→ **Exercise data**:
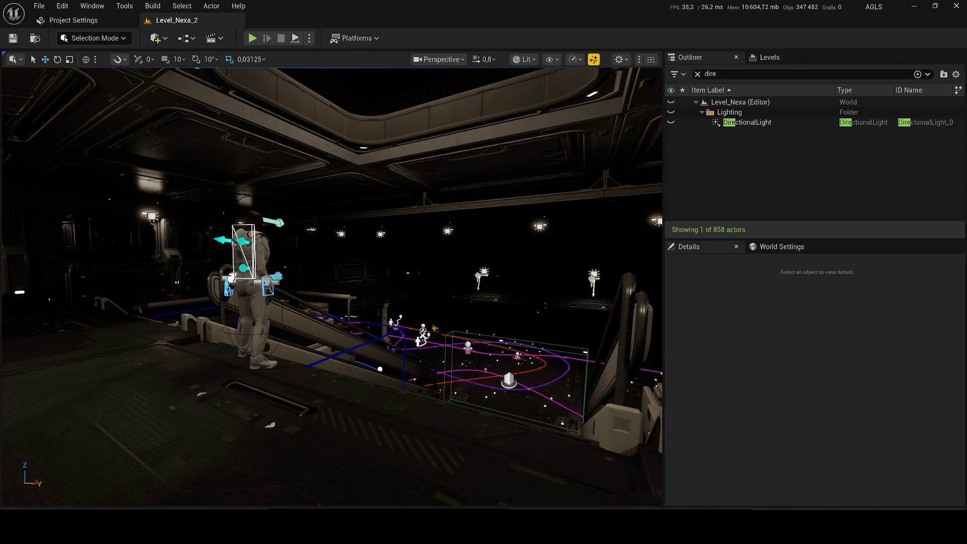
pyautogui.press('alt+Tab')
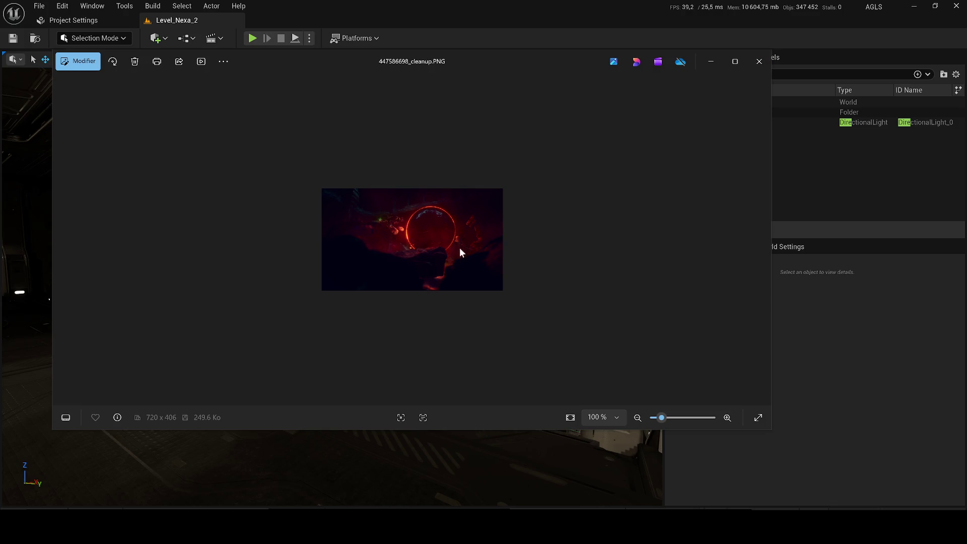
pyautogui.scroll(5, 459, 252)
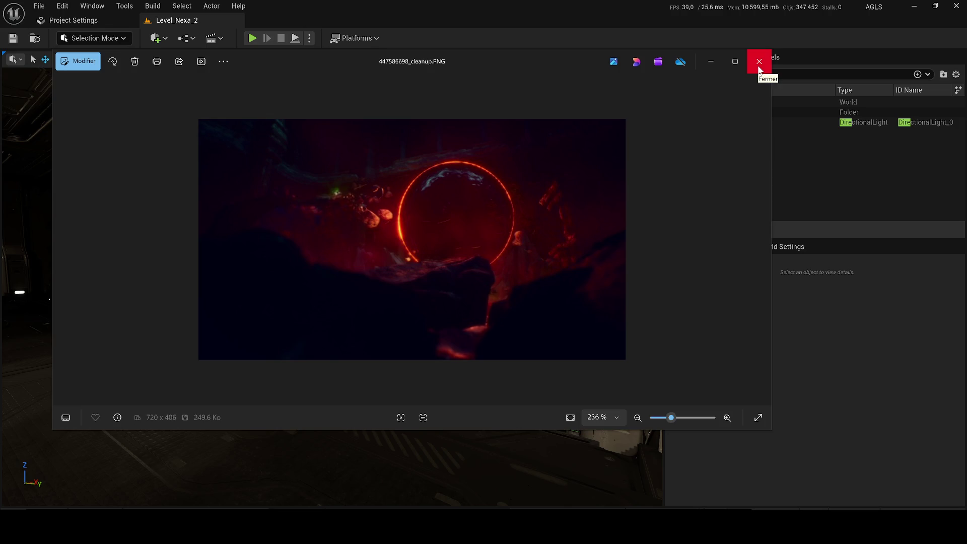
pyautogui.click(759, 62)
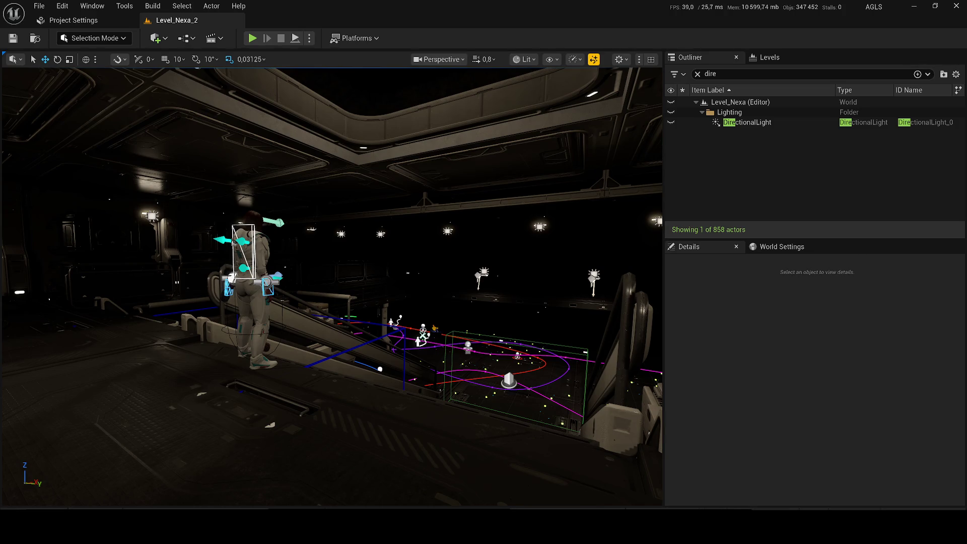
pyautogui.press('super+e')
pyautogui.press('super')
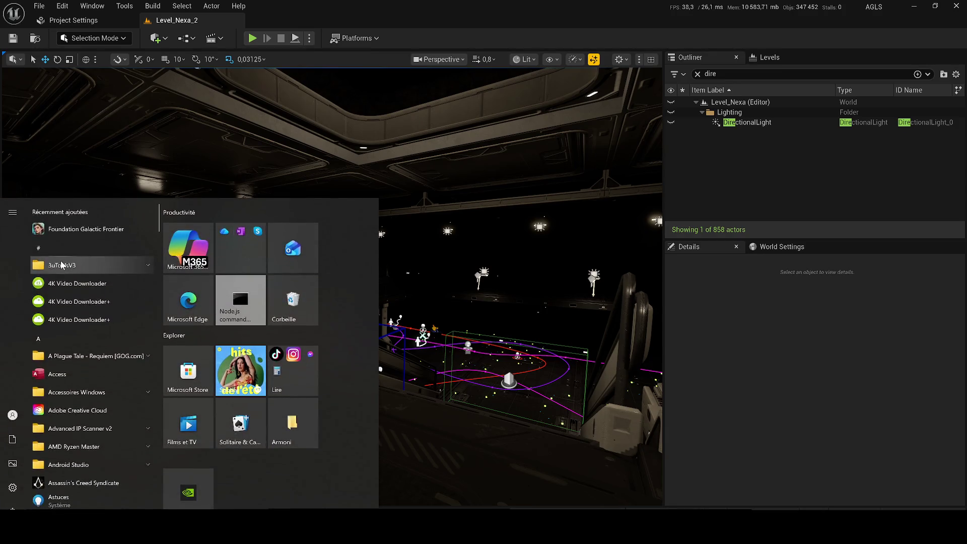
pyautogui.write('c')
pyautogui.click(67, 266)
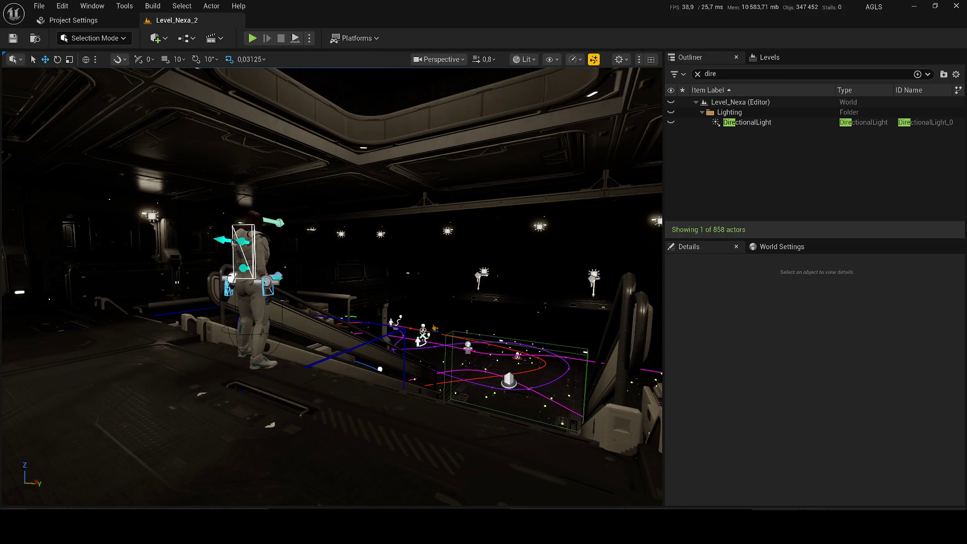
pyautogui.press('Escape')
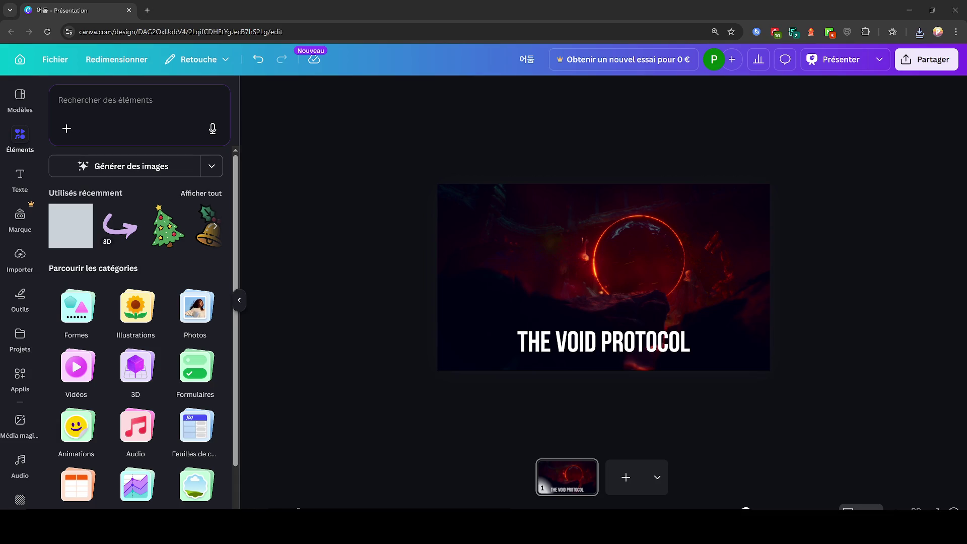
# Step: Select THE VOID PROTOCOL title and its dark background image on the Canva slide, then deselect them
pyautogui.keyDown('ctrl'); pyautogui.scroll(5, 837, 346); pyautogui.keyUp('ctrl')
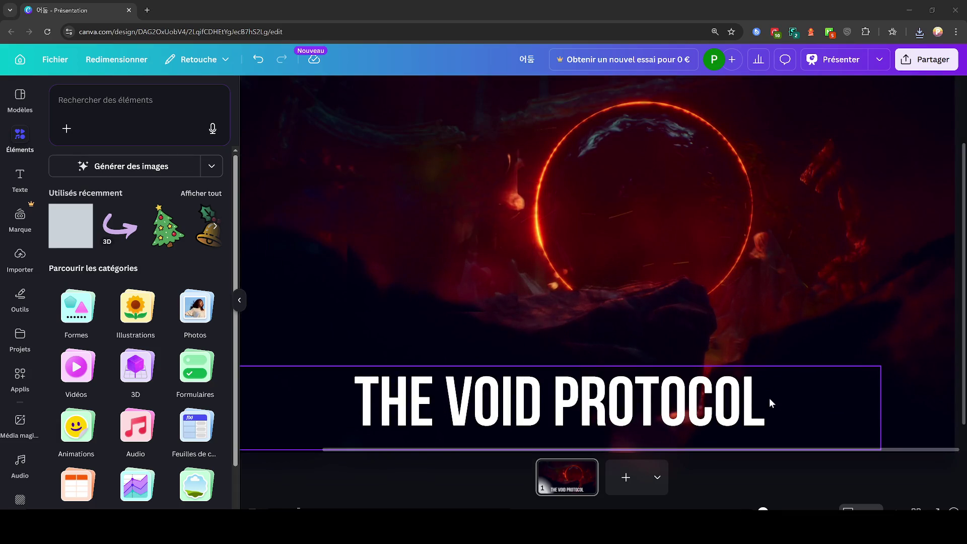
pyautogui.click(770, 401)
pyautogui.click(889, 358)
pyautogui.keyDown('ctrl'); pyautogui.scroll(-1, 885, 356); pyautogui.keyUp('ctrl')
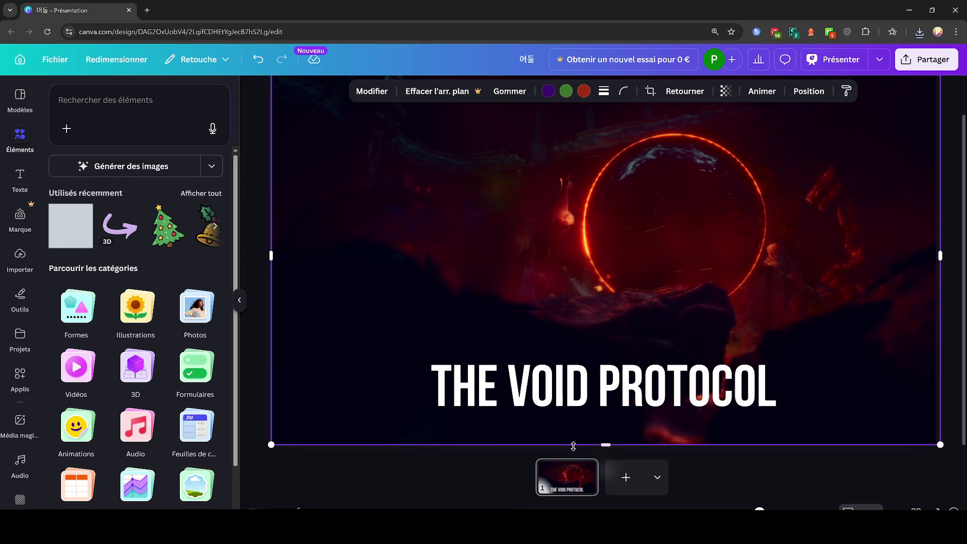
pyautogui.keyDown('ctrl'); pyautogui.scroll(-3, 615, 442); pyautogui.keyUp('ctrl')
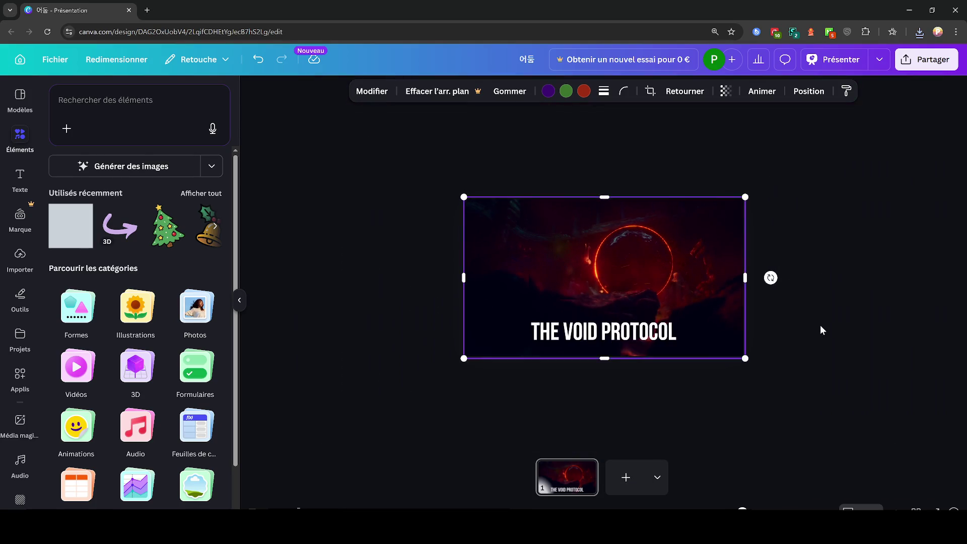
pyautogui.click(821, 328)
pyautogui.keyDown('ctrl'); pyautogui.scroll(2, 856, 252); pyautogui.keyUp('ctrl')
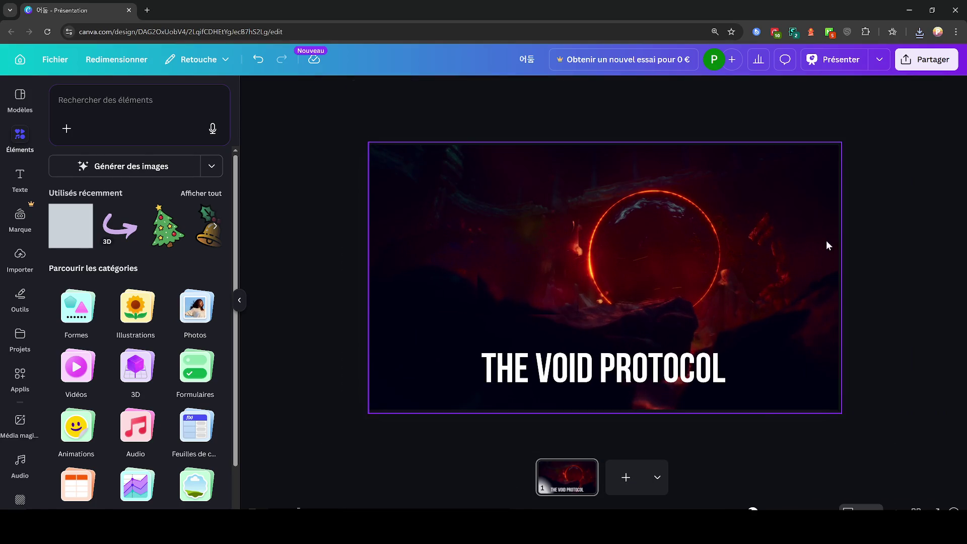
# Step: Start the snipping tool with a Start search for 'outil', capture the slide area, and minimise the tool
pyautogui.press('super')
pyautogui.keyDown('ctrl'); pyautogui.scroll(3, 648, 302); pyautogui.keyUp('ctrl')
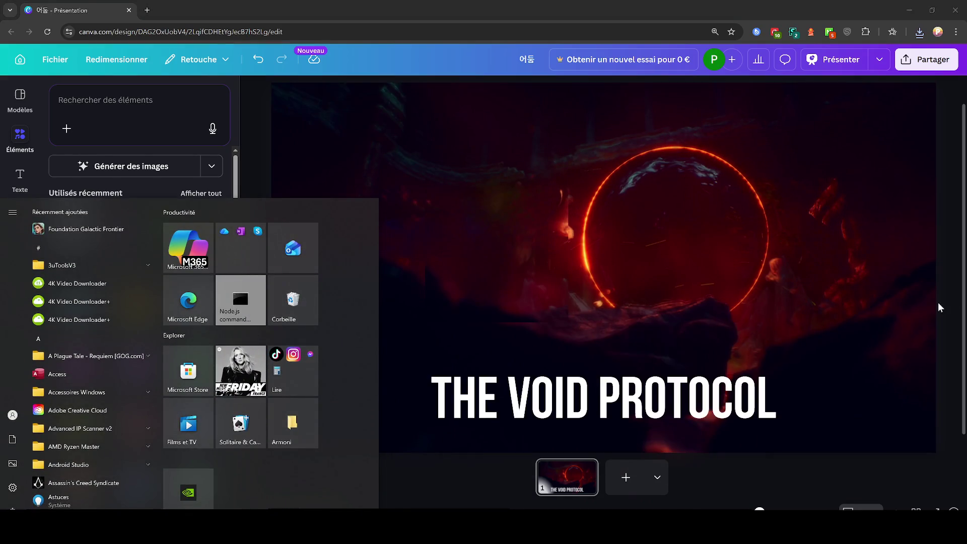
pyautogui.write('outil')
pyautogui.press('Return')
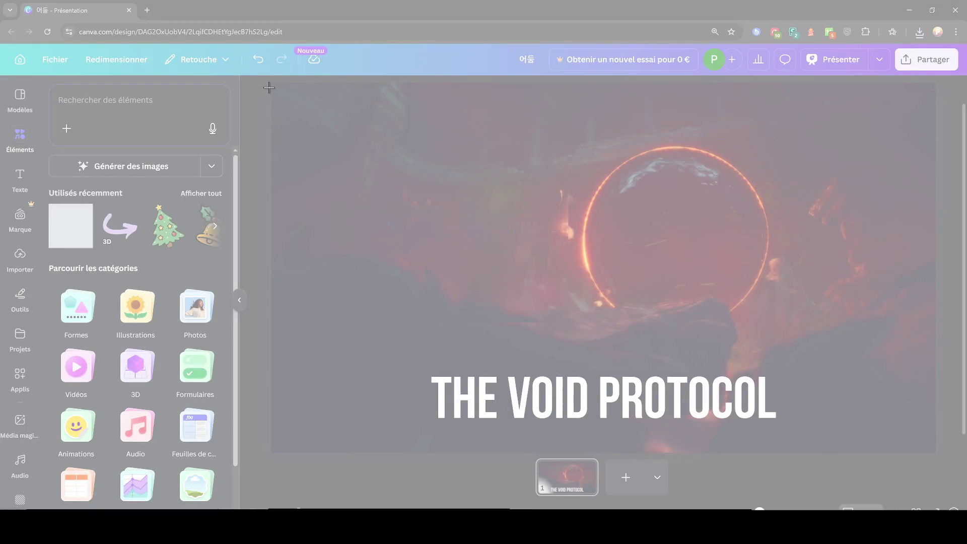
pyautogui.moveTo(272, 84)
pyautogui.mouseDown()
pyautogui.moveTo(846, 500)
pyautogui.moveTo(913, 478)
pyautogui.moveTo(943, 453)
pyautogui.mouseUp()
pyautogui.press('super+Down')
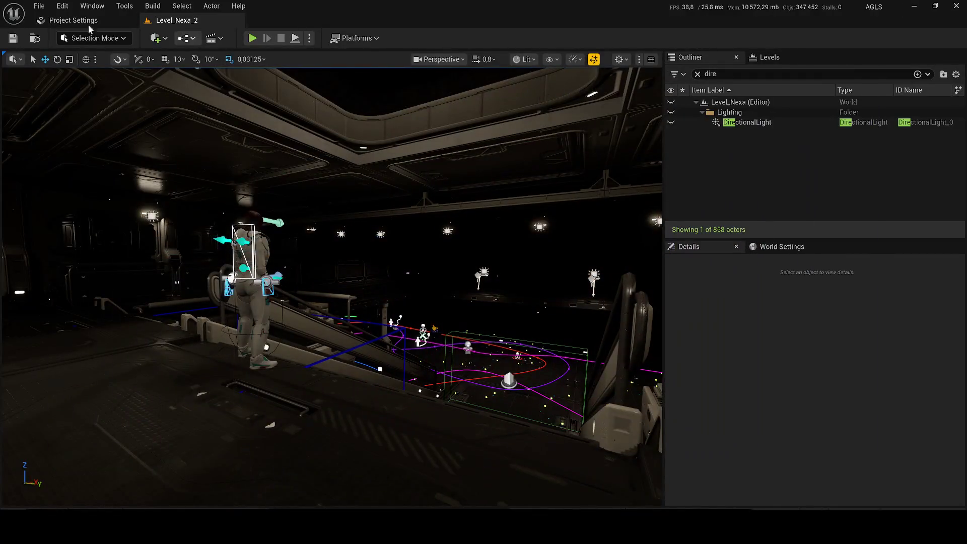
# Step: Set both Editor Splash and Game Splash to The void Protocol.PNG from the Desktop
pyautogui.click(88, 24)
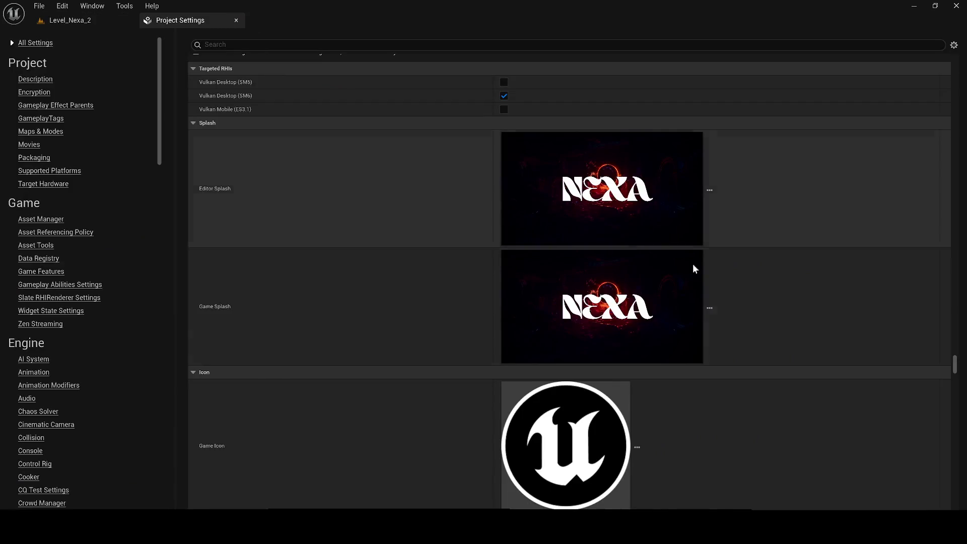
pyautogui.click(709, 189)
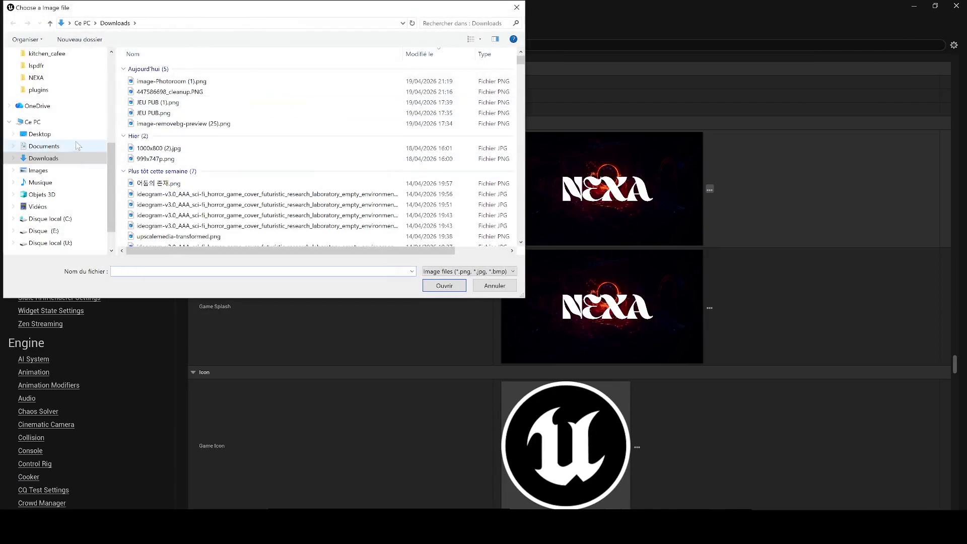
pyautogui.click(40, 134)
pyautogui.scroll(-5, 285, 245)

→ **Work to be completed**: Nothing should be printed except the lines from the one with "pyautogui.moveTo(913, 478)" through the last line of the listing above, both ends included; please drop the pictures.

→ **Response**:
pyautogui.moveTo(913, 478)
pyautogui.moveTo(943, 453)
pyautogui.mouseUp()
pyautogui.press('super+Down')
# Step: Set both Editor Splash and Game Splash to The void Protocol.PNG from the Desktop
pyautogui.click(88, 24)
pyautogui.click(709, 189)
pyautogui.click(40, 134)
pyautogui.scroll(-5, 285, 245)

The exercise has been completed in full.